An Urban Family Farm
An Urban Family Farm

Outlaws: Part II

Mayda received a letter from the zoning enforcement guy today. (Our Paul Drive house is in her name.) It said we can’t have chickens here, and we have seven days to comply. It was dated Monday. I have less than a week to relocate the hens, disassemble and move the broiler houses, and move all the bags of leaves and sawdust, as well as any other junk in the backyard.

There’s also a certified letter that’ll be at the Post Office tomorrow. We’re guessing that’s from him, too.

We slaughtered the last of the broilers and don’t have any more chicks ordered, so that’s one thing out of the way. I’m just going to move everything over to Woodland.

The problem is that while the section of code he’s citing only prohibits agriculture on properties less than one acre, there’s another point he could use against us at Woodland. If you have between one and five acres, agriculture is prohibited if your subdivision is at least 35% developed. Nobody’s actually ordered us not to farm there, but we haven’t started yet. The code is very clear that we can’t do it. Even just having an acre of apple trees would be illegal there. Any kind of natural resource harvesting other than a garden attached to a residence counts as “agriculture” and is prohibited. This is wrong, and we’ll take up the fight to get that changed on at least the county level, if not the state. But first thing’s first. We need to take care of our own survival before starting any crusades.

I’m thinking the best thing to do is to not fight it here at Paul Drive. Just comply (though that is a hardship with the hens.) Before he gets a chance to nail us at Woodland, I want to request a variance from the Mifflin Township Board of Trustees to allow me to practice agriculture there. They can do that by a resolution. If they won’t do that, the next step is to try for a variance through the county. I’m not sure how best to approach that.

I’m feeling caught between two levels of government here. I need to get caught up on my child support before the end of the year so we can declare one of the kids I’m paying support on as a dependent on our tax return. Makes a big difference–the difference between getting money and owing it. But to earn the money to do that, I either need to go do paying work, or produce stuff on the farm and sell it. But if I go work for money, I’m not here cleaning up and moving stuff for Code Enforcement and the Health Department. And if I actually comply fully with Zoning and quit raising chickens, I’m severely restricted in how much money I can earn at farmers markets, especially over the winter.

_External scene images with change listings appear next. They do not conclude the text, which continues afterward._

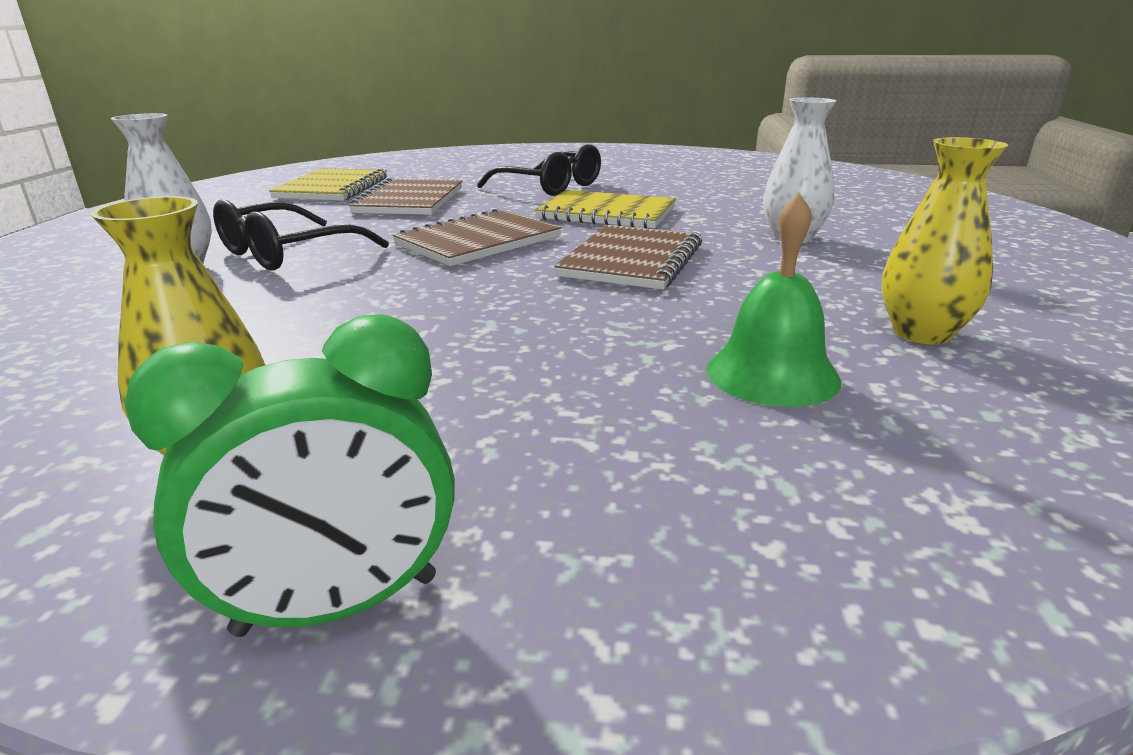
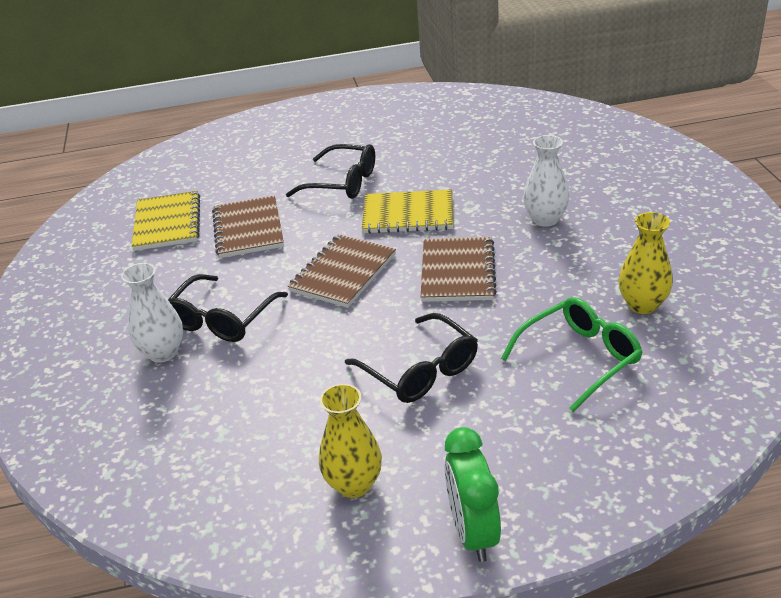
camera: 15 degrees left, 10 degrees up
(338, 605) = (473, 532): green clock -> green clock turned 120 degrees clockwise
(486, 339) = (420, 370): none -> black glasses
(772, 374) = (579, 358): green bell -> green glasses

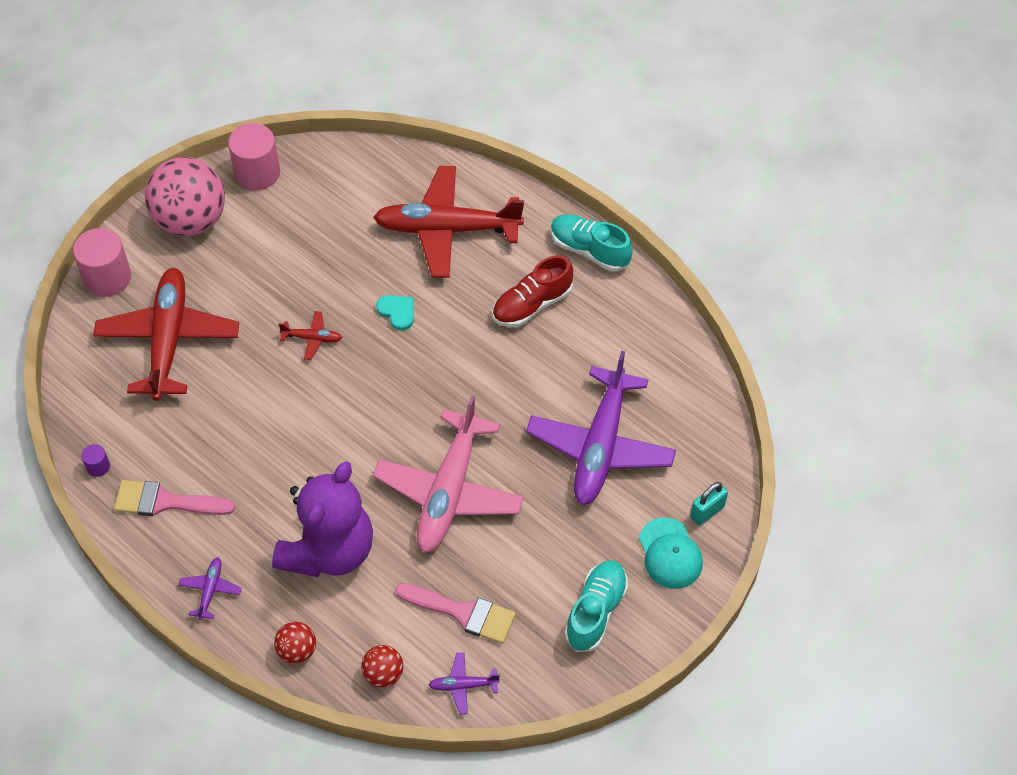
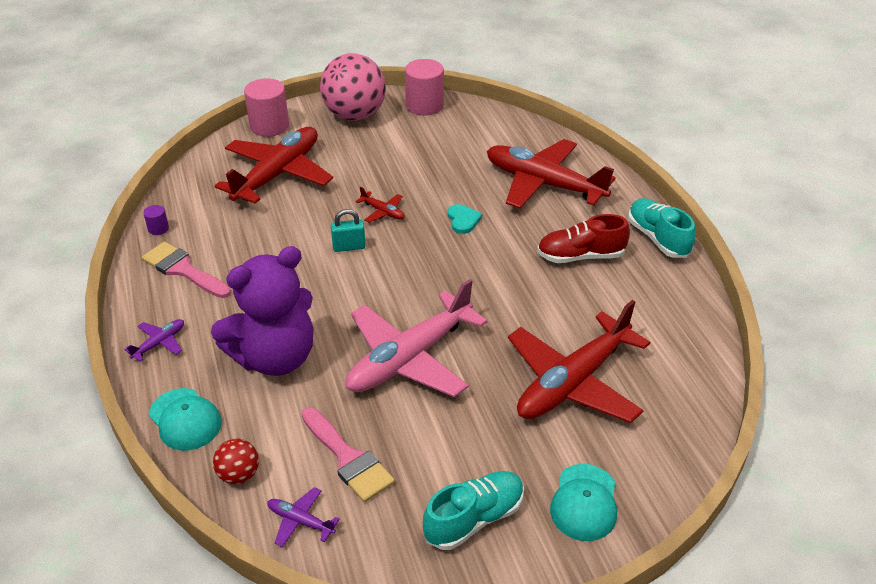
camera: 30 degrees right, 15 degrees down
(297, 650) = (185, 419): red ball -> turquoise cap
(600, 446) = (573, 382): purple plane -> red plane
(707, 511) = (647, 482): turquoise padlock -> turquoise padlock (349, 247)

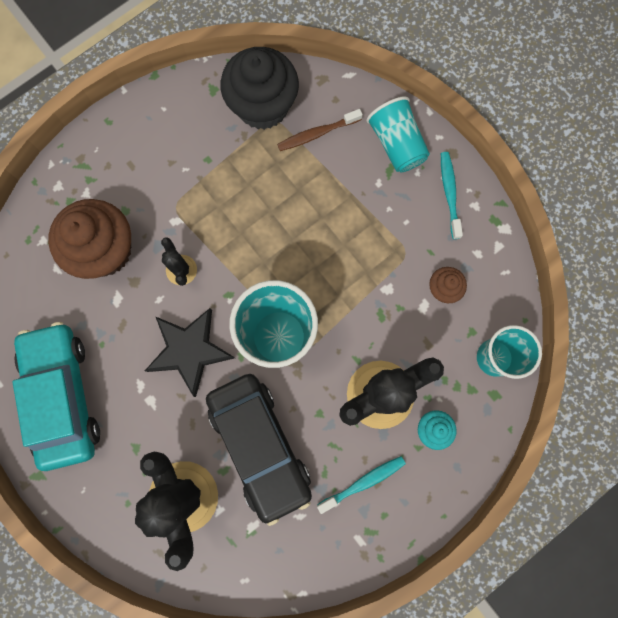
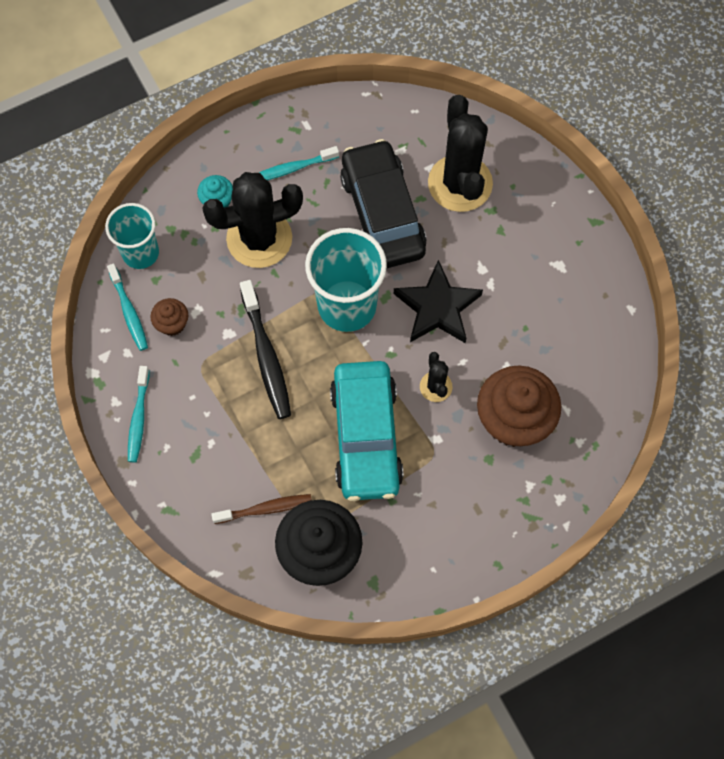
camera: 170 degrees left, 10 degrees down
(63, 396) = (567, 286): turquoise car -> turquoise car (366, 436)
(346, 272) = (266, 356): none -> black toothbrush
(396, 144) = (180, 482): turquoise cup -> none
(488, 294) = (129, 312): none -> turquoise toothbrush

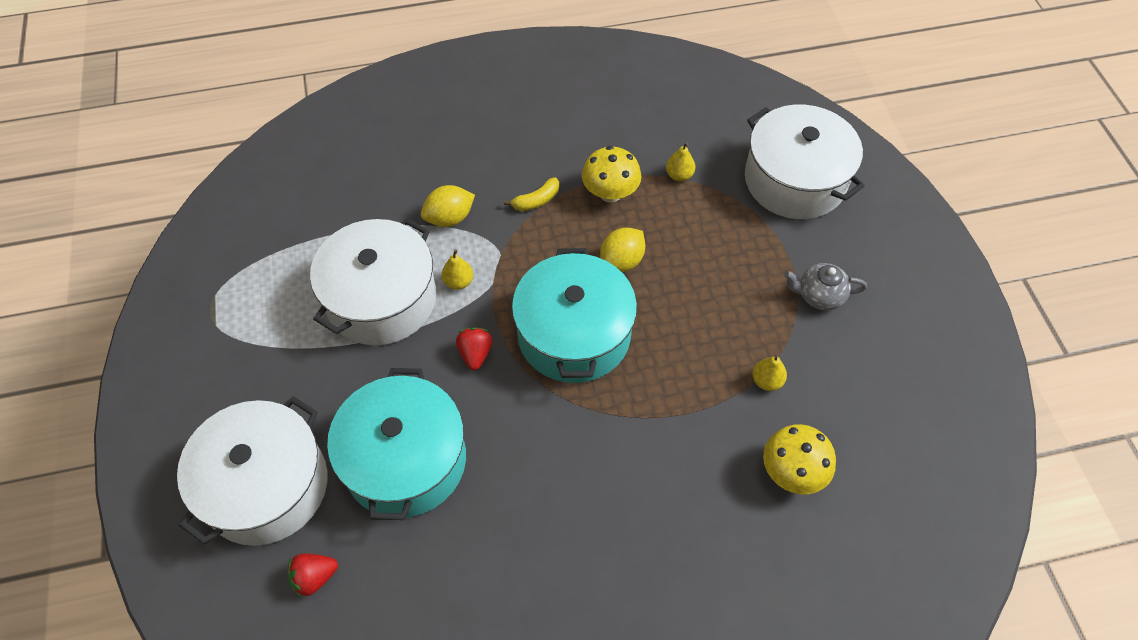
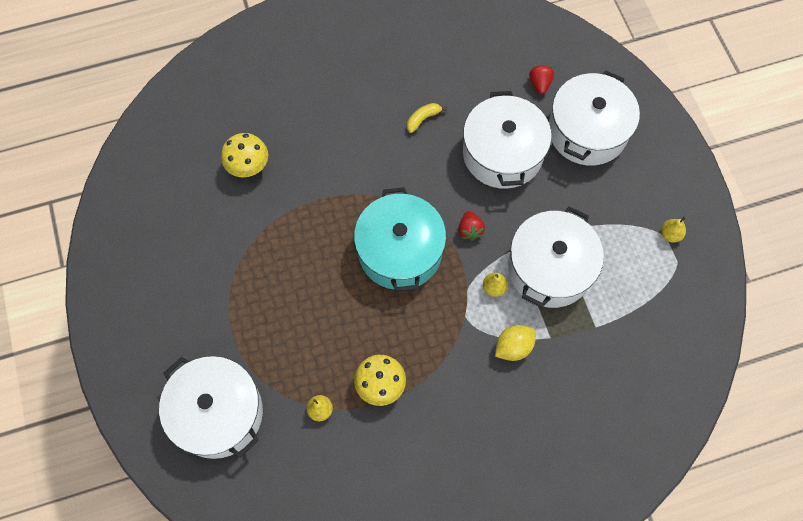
camera: 175 degrees right, 10 degrees up
(314, 577) = (540, 84): red strawberry -> red strawberry turned 60 degrees counterclockwise
(405, 460) = (502, 153): turquoise pot -> white pot
(536, 200) = (443, 371): yellow banana -> yellow banana (423, 119)
(621, 261) = (367, 317): yellow lemon -> none
(766, 381) = (259, 227): yellow pear -> yellow pear (670, 234)
(819, 296) = (212, 299): grey teapot -> none

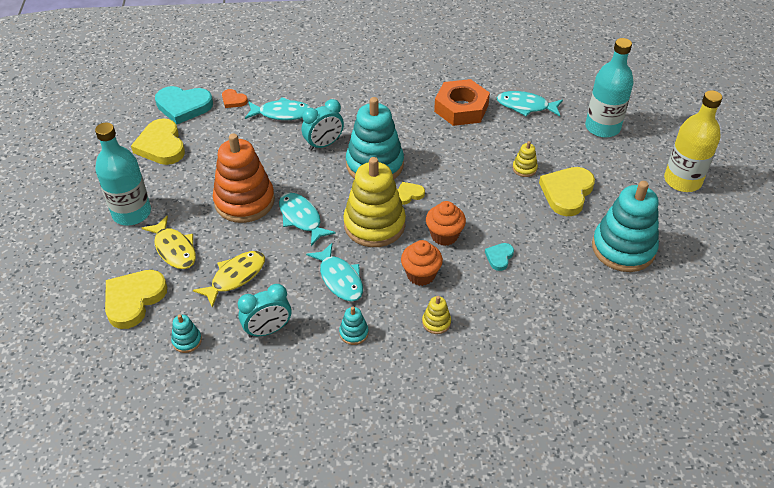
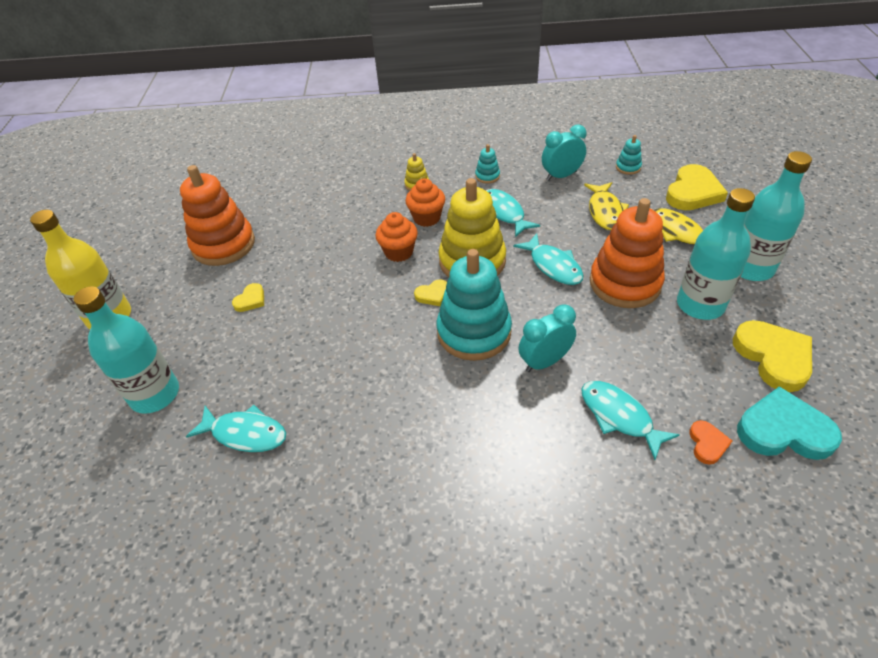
camera: 175 degrees left, 0 degrees up
(192, 182) = (700, 304): none -> turquoise bottle
(233, 100) = (707, 444): orange heart -> orange heart turned 60 degrees clockwise
(235, 277) = (605, 212): yellow fish -> yellow fish turned 45 degrees counterclockwise
(282, 113) = (619, 416): turquoise fish -> turquoise fish turned 45 degrees clockwise
(461, 108) = (343, 429): orange nut -> none
(499, 257) = (348, 234): turquoise heart -> none
(524, 168) = (287, 330): yellow stacking toy -> none
(567, 193) = (251, 300): yellow heart -> yellow heart, size x0.50
(623, 248) = (223, 245): turquoise stacking toy -> orange stacking toy

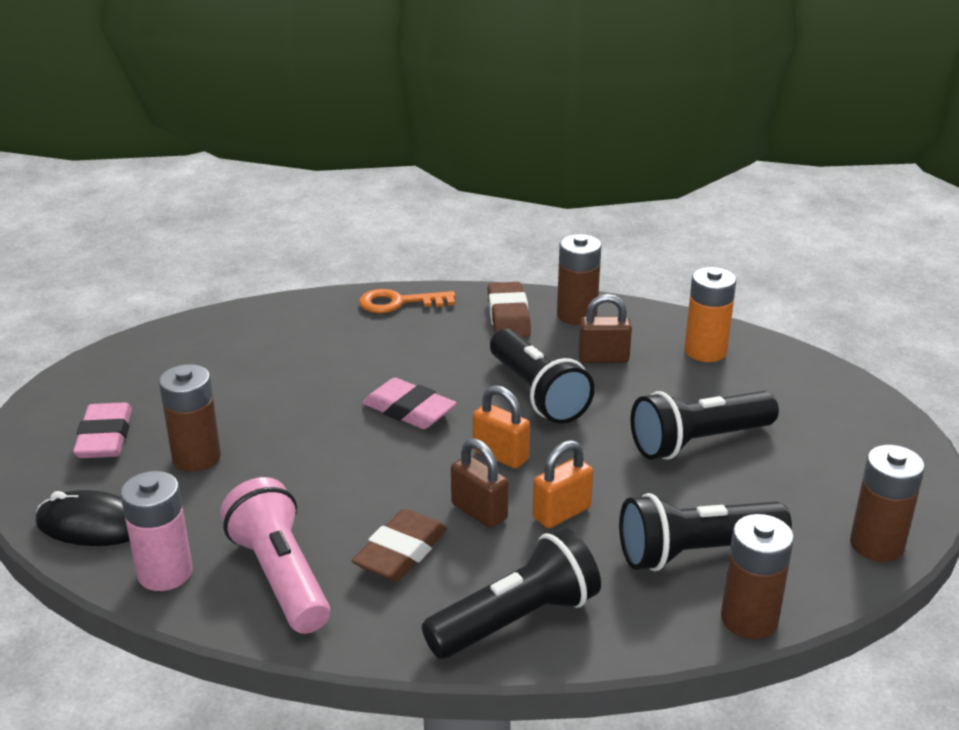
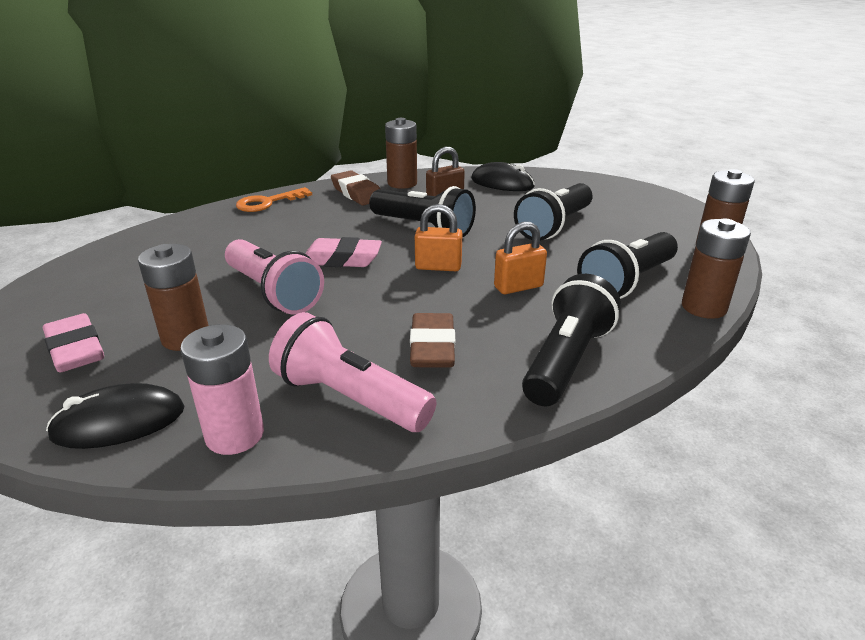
camera: 30 degrees left, 0 degrees up
(308, 431) = (273, 292): none -> pink flashlight
(479, 511) = (461, 303): brown padlock -> none
(561, 513) = (518, 287): orange padlock -> orange padlock turned 45 degrees clockwise
(705, 351) = (502, 183): orange battery -> black mouse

We have the land, though, and a few freezers full of chicken, and outlaw hens laying about a dozen eggs a day, and a couple big boxes of egg cartons. We have jars to sprout beans in, and an oven for baking stuff. I’m paid up to do two days a week at the farmers market downtown through December. And I’m sure that at least a few people in either the township or county government must see farms as something other than a dirty embarrassment that all the shiny urbanites have to be sheltered from. We’ll get through this somehow, but I’m not sure we’ll still have animals by the time we get to the other end of the tunnel.

I find it ironic that a Department of ECONOMIC DEVELOPMENT & Planning would be going into a blighted neighborhood and trying to make people poorer. They went after one of my neighbors and gave him a huge list of things to alter that aren’t even visible from the street. They told him the color of his garage has to match his house. This isn’t a homeowners association, it’s the county government telling him this. They said they’re trying to “clean up” (ie, gentrify) the neighborhood. Now they’re trying to put me out of work while I hear scores of people telling me that more people need to be doing what I’m doing. Local magazines praise my work while the local government criminalizes it.

Another thing that troubles me about this is that if I just built a large building and raised the chickens indoors, that would probably be fine. There’d be no evidence visible from the property line that there’s any agriculture going on. My customers pay more, though, because I don’t do it that way. The fact that the chickens are allowed to scratch around out where people can see them–the very thing that makes them more desirable and trusted as food–is exactly what Zoning finds objectionable.

I’m seriously wondering about the market for rabbits. Quieter than chickens, I could breed my own stock instead of having to buy them, and they can eat mostly grass. They have about the same grow-out time and feed conversion rate as broilers. I could do that completely clandestinely by clearing a spot back in the woods and keeping them in movable pens that I can stash in the garage or an underground shed or something when the revenuers show up. But Americans don’t eat bunnies like they eat chicken or eggs. Otherwise, I’m not sure what my backup plan would be.

Nobody owes me a job, but I have a responsibility to earn a living. For those two facts to co-exist, there must be a possibility of working for myself. If I can’t do it by farming, I don’t know what else I could do that I can just jump right into and start earning enough money without investing a whole lot up front. Art? Woodworking? Soap? Candles? They all seem so much more speculative than food.

Maybe I could learn Somali and start a new career as a pirate.